Crackberry habit? Blame it on Google
Last Saturday night I found myself at a party discussing whether the language of Slovakia is properly called Slovak or Slovakian. Within seconds, smart phones were whipped out and mobile browsers fired up. Yet it was a lower-tech person who beat us to the game, shouting out, "Erin, we need word help again."
As it turns out, wireless browsers were no match for our hostess, Erin McKean, editor of the New Oxford American Dictionary. Pleasant as she always is, Erin sat down in front of her students, who eagerly awaited an academic explanation. When she too pulled out her Treo, our jaws dropped. "Slovak," she informed us. "I have the whole dictionary downloaded on my phone." (Search Engine = 0. Old-School Publication = 1.)

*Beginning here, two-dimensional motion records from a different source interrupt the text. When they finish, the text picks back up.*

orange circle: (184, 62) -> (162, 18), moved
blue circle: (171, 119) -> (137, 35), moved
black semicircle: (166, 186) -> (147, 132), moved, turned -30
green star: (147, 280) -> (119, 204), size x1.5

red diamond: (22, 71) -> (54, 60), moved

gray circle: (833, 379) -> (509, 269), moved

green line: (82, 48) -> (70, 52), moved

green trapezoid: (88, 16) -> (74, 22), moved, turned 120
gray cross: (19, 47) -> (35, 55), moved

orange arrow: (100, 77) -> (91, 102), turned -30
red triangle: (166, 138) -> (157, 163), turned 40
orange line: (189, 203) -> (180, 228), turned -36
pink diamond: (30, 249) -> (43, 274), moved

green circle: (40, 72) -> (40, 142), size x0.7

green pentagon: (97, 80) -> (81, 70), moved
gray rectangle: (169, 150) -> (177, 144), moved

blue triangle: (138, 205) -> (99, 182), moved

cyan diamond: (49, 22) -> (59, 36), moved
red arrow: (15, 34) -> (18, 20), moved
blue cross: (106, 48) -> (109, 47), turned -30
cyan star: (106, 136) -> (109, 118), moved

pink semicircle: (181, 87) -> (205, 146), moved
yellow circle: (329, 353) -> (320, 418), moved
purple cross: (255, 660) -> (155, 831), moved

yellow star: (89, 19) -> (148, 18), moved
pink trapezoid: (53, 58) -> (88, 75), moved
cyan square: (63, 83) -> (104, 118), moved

Being the Internet geeks that we are, the conversation suddenly turned to our wireless devices. We compared Lonne's BlackBerry Pearl to Morgan's classic BlackBerry, debated why Gmail won't support its mobile app for my Treo, and gawked at Anil's bizarre two-sided Samsung device that will someday belong in the Internet Museum. As if such cocktail conversation were not depressing enough, the debate quickly turned to last week's BlackBerry outage.
In case you missed this, um, critical news, BlackBerry owners experienced a drop in service for about 12 hours, most of which was overnight. The news made headlines, and continued to do so throughout the weekend. What caused it? How can this be prevented? How did BlackBerry addicts work through the trauma?
Personally, I don't mind minor technological glitches. Friday night, for example, Google decided to temporarily lock down my Gmail after an overzealous attempt to export my contacts with TrueSwitch. My initial frustration turned to sheer joy when I realized that this was the perfect excuse to disconnect. Note the use of the word "excuse." Modern society certainly places a value on accessibility. Being accessible is good. Being inaccessible is bad. This is why we receive inane out-of-office reminders that read "I will be out of the office from 10:00 a.m. through 11:45 a.m. If this is an emergency, please text me, call me, send me an instant message or send a smoke signal."
So I have to ask: At what point did the same technology that allows us to access information on our own terms turn on us, so that we are now accessible on other people's terms? Is it possible that we have become so conditioned to receiving an immediate response from Google and the likes that we expect live humans to behave the same?
No wonder I often feel like I am drowning. I'm no match for an algorithm.